NEW YORK – After the NBA players and owners failed to come to terms on a new collective bargaining agreement, the league officially went into a lockout at 11 p.m. Thursday.
The two sides met for more than three hours earlier in the day, but reports indicate they still are not close to coming to an agreement. With the NFL already in a lockout that has lasted almost four months, fans now must face the very real possibility of professional football and basketball seasons being cut short simultaneously.
This marks the third work stoppage in NBA history, and the first since one that stretched from 1998 into 1999. That lockout resulted in a shortened season of 50 games, the only time in league history that games were eliminated because of a work stoppage.
With the lockout officially underway, all league business will be put on hold. That means the free agency period that would have started Friday will be postponed until a new collective bargaining agreement is reached, a process that could take months.
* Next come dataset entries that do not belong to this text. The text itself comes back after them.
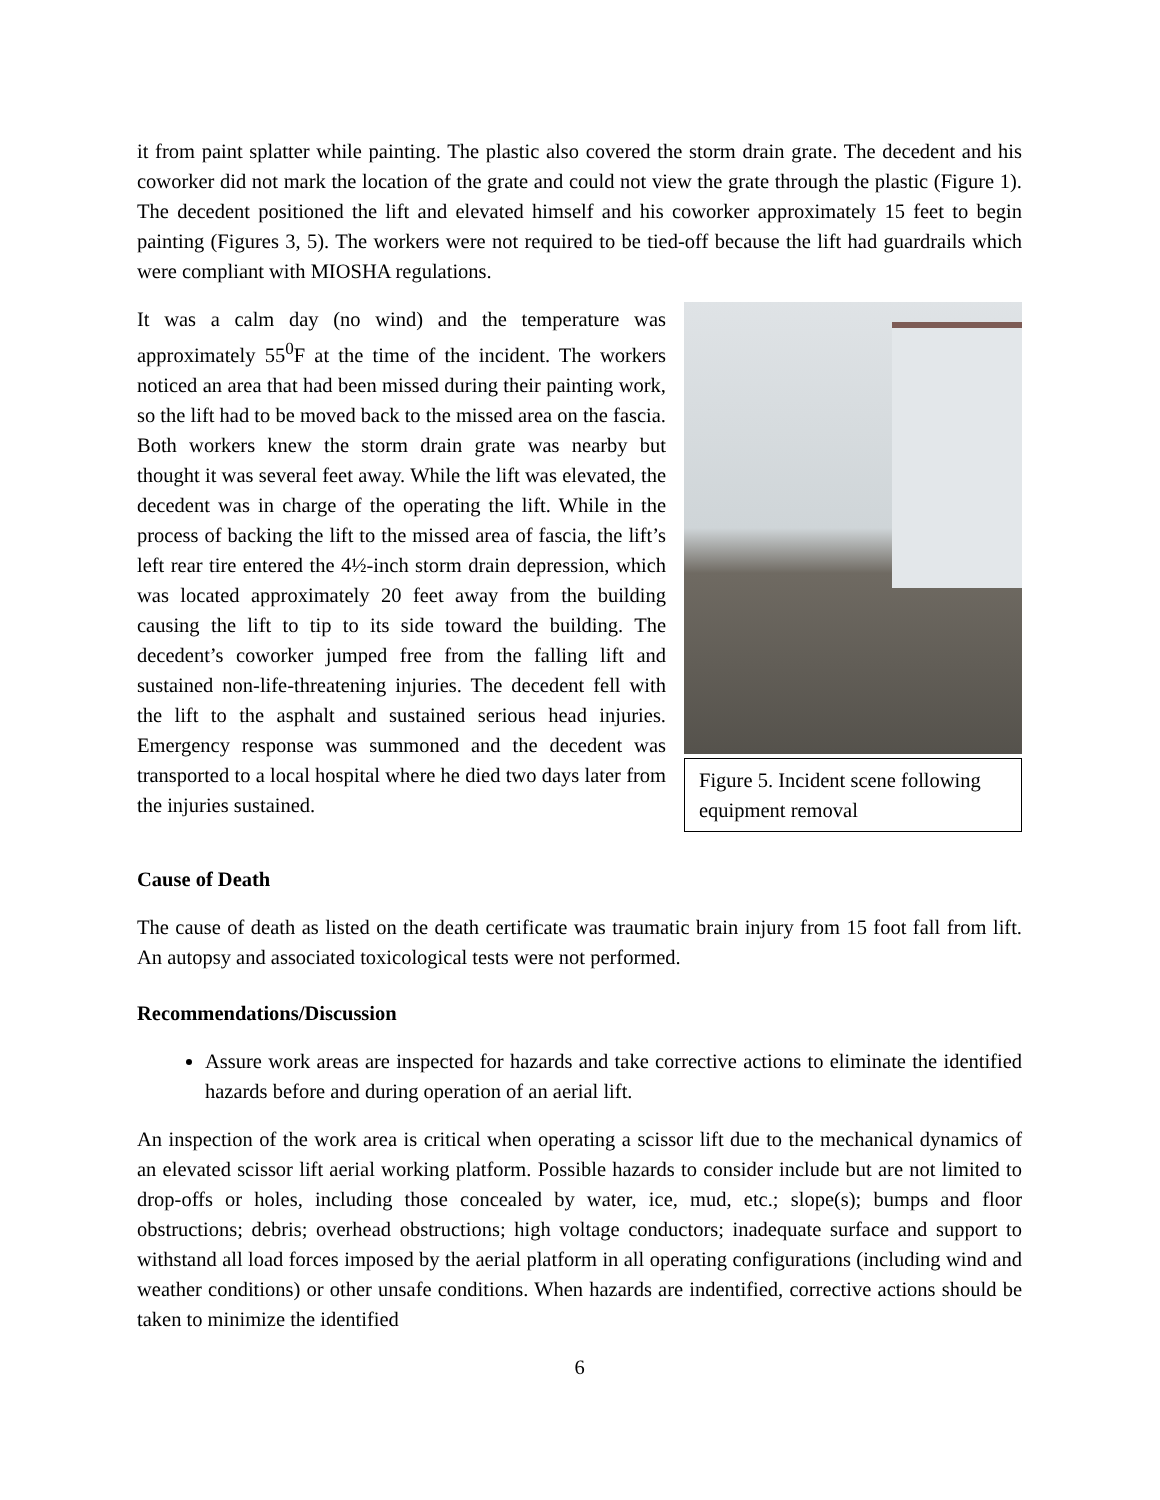it from paint splatter while painting. The plastic also covered the storm drain grate. The decedent and his coworker did not mark the location of the grate and could not view the grate through the plastic (Figure 1). The decedent positioned the lift and elevated himself and his coworker approximately 15 feet to begin painting (Figures 3, 5). The workers were not required to be tied-off because the lift had guardrails which were compliant with MIOSHA regulations.
It was a calm day (no wind) and the temperature was approximately 55<sup>0</sup>F at the time of the incident. The workers noticed an area that had been missed during their painting work, so the lift had to be moved back to the missed area on the fascia. Both workers knew the storm drain grate was nearby but thought it was several feet away. While the lift was elevated, the decedent was in charge of the operating the lift. While in the process of backing the lift to the missed area of fascia, the lift’s left rear tire entered the 4½-inch storm drain depression, which was located approximately 20 feet away from the building causing the lift to tip to its side toward the building. The decedent’s coworker jumped free from the falling lift and sustained non-life-threatening injuries. The decedent fell with the lift to the asphalt and sustained serious head injuries. Emergency response was summoned and the decedent was transported to a local hospital where he died two days later from the injuries sustained.
Figure 5. Incident scene following equipment removal
Cause of Death
The cause of death as listed on the death certificate was traumatic brain injury from 15 foot fall from lift. An autopsy and associated toxicological tests were not performed.
Recommendations/Discussion
Assure work areas are inspected for hazards and take corrective actions to eliminate the identified hazards before and during operation of an aerial lift.
An inspection of the work area is critical when operating a scissor lift due to the mechanical dynamics of an elevated scissor lift aerial working platform. Possible hazards to consider include but are not limited to drop-offs or holes, including those concealed by water, ice, mud, etc.; slope(s); bumps and floor obstructions; debris; overhead obstructions; high voltage conductors; inadequate surface and support to withstand all load forces imposed by the aerial platform in all operating configurations (including wind and weather conditions) or other unsafe conditions. When hazards are indentified, corrective actions should be taken to minimize the identified
6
Luckily for local fans, the Oklahoma City Thunder took care of almost all its contract negotiations before the lockout went into effect. In the span of two days, the Thunder exercised options or agreed to extensions with a total of six players: James Harden, Serge Ibaka, Nazr Mohammed, Eric Maynor, Byron Mullens and Cole Aldrich.
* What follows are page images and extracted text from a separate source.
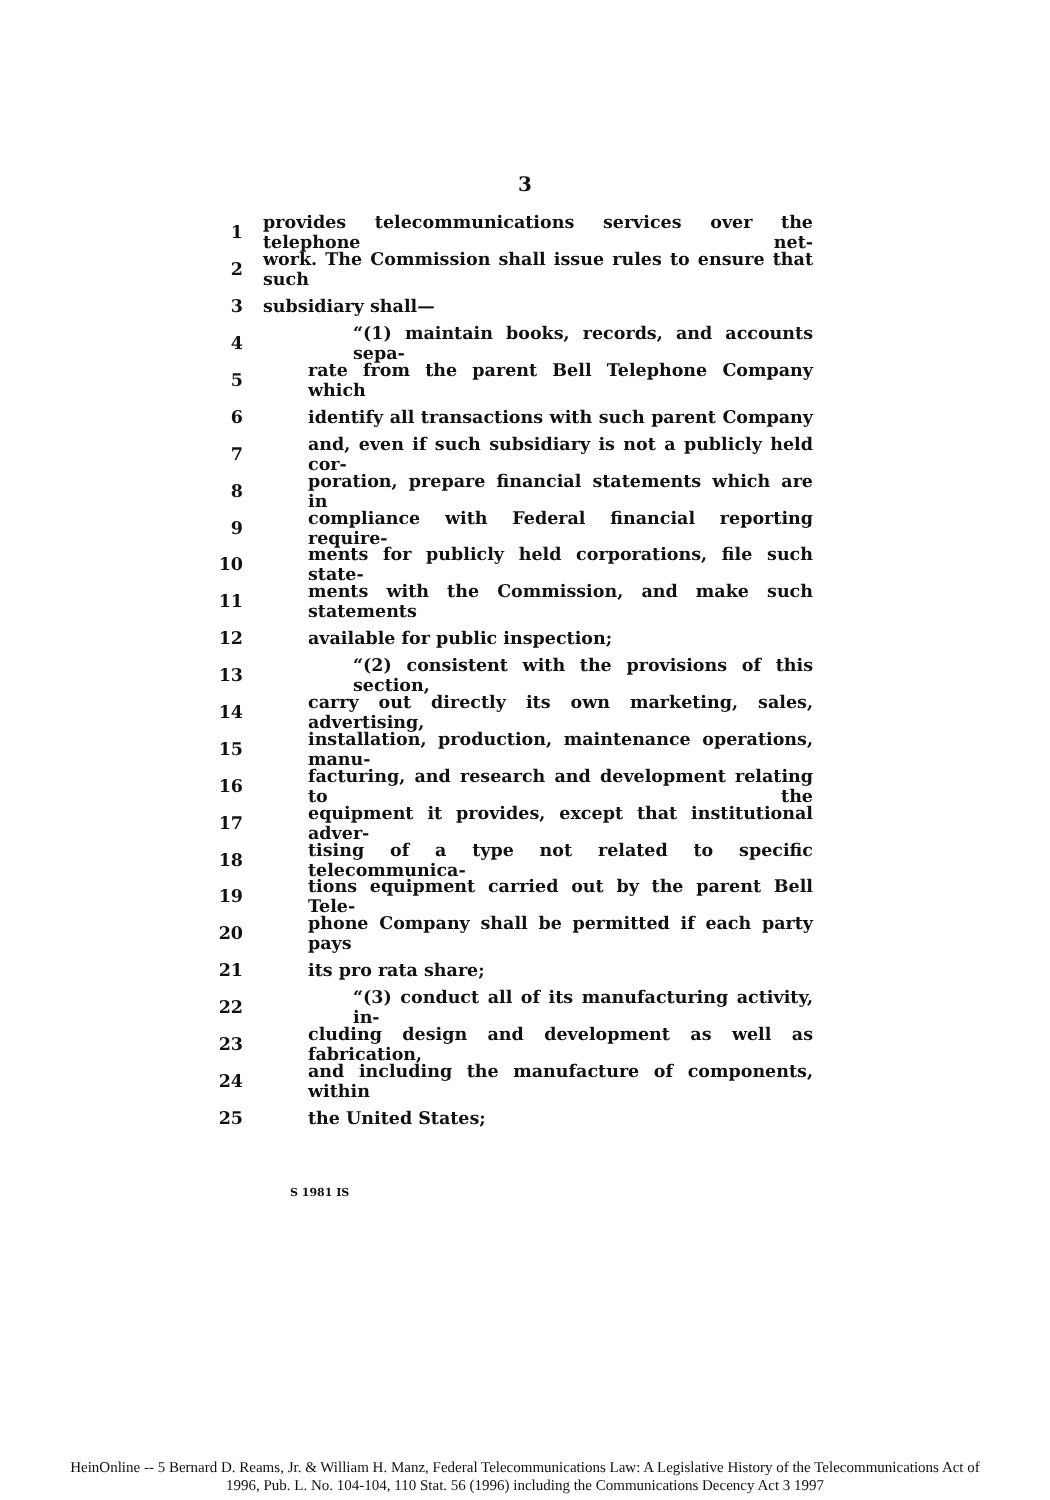3
1 provides telecommunications services over the telephone net-
2 work. The Commission shall issue rules to ensure that such
3 subsidiary shall—
4 “(1) maintain books, records, and accounts sepa-
5 rate from the parent Bell Telephone Company which
6 identify all transactions with such parent Company
7 and, even if such subsidiary is not a publicly held cor-
8 poration, prepare financial statements which are in
9 compliance with Federal financial reporting require-
10 ments for publicly held corporations, file such state-
11 ments with the Commission, and make such statements
12 available for public inspection;
13 “(2) consistent with the provisions of this section,
14 carry out directly its own marketing, sales, advertising,
15 installation, production, maintenance operations, manu-
16 facturing, and research and development relating to the
17 equipment it provides, except that institutional adver-
18 tising of a type not related to specific telecommunica-
19 tions equipment carried out by the parent Bell Tele-
20 phone Company shall be permitted if each party pays
21 its pro rata share;
22 “(3) conduct all of its manufacturing activity, in-
23 cluding design and development as well as fabrication,
24 and including the manufacture of components, within
25 the United States;
S 1981 IS
HeinOnline -- 5 Bernard D. Reams, Jr. & William H. Manz, Federal Telecommunications Law: A Legislative History of the Telecommunications Act of
1996, Pub. L. No. 104-104, 110 Stat. 56 (1996) including the Communications Decency Act 3 1997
That leaves Daequan Cook as the only member of the Thunder's 10-man rotation who is not under contract for next season, if there is one. Cook is a restricted free agent, and the Thunder extended him a qualifying offer Monday. That means the team will be able to match any other offer made to Cook if it chooses.
But all contract talk will need to be put on hold while the work stoppage remains in effect. If negotiations stretch into October, it would require the league to begin cutting games. Summer league play in Las Vegas already has been canceled, and preseason games overseas were never scheduled.
When the NFL's lockout went into effect in early March, the players' union elected to decertify and take its complaints to the court system. Reports indicate that the NBA players will not take that same route, and instead will continue the negotiation process.
Players are forbidden from having any contact with team officials during a lockout, including coaches, general managers and medical staff. Organizations also cannot arrange team events, which includes team practices or workouts.
In the case of the NFL, team leaders often chose to personally contact their teammates and organize unofficial practice sessions. Such action also will be possible for NBA teams, but such gatherings would be voluntary and players would not be financially compensated for their time.